Training and paddling can sometimes lead to blisters on your fingers and hands. We’ve all heard that you should leave them alone, and this is true up to a point. The unbroken skin of your blister is protecting the squishy, vulnerable skin underneath. Popping your blister skin can allow BACTERIA inside that could cause INFECTION! OH MY!

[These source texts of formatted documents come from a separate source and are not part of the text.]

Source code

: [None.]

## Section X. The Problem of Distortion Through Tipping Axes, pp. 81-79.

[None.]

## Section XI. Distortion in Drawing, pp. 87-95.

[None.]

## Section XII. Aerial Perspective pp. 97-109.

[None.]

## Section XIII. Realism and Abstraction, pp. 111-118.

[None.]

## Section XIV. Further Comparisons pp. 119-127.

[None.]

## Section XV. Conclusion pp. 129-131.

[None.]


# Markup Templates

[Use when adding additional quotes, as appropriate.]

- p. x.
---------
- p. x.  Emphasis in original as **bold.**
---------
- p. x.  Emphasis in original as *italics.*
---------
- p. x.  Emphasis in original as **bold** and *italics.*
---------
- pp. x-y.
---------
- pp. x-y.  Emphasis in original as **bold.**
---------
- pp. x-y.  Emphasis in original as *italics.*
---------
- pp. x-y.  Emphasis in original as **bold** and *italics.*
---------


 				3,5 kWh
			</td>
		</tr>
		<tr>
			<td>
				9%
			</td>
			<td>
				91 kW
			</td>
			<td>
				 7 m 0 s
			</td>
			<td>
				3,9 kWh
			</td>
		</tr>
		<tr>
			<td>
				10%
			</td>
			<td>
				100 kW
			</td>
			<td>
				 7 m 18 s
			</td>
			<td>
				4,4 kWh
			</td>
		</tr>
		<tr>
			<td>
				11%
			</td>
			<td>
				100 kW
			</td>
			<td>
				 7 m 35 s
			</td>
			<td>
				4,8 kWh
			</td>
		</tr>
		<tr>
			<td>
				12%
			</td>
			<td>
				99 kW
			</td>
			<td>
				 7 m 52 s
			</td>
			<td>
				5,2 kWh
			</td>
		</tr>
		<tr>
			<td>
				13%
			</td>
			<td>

Sometimes blisters are painful and you wish to remove them. It is in this case that many medical websites tell you to go ahead and pop it with a sterilized needle. However, popping the blister itself only puts a small tear in already fragile and damaged skin. This small tear almost always leads to the entire blister coming off and being even more painful.
After learning this neat trick, I avoid all the pain and just pop blisters the CORRECT way:
1. I sterilize a sharp needle
2. I disinfect the area around the blister with alcohol
3. I enter the blister from the back through the healthy skin! Let me draw that for you in a two-dimensional cross section:
This really works! Sometimes, I have to pinch the healthy skin next to the blister to get the pin at the right angle to enter through the healthy skin behind the blister. The key is to start as close to the blister as possible, but be sure not to puncture the blister skin.
Once the blister is deflated, the unbroken blister skin can actually lie back down and reattach. The small tunnel in the healthy skin heals up quickly and is not noticeable. To help keep the fragile skin held firmly in place, I usually attach a bandaid or athletic tape over the blister until it feels normal again.
In my experience, I have found that this is not only less painful, but it decreases time until the spot is healed! Any scenario where I get to keep my skin and don’t have to grow new skin is a win in my book!
April’s Disclaimer: I am not a doctor, nor have I received any medical training. Anyone trying this method of blister popping should do so at his or her own risk. Use common sense people.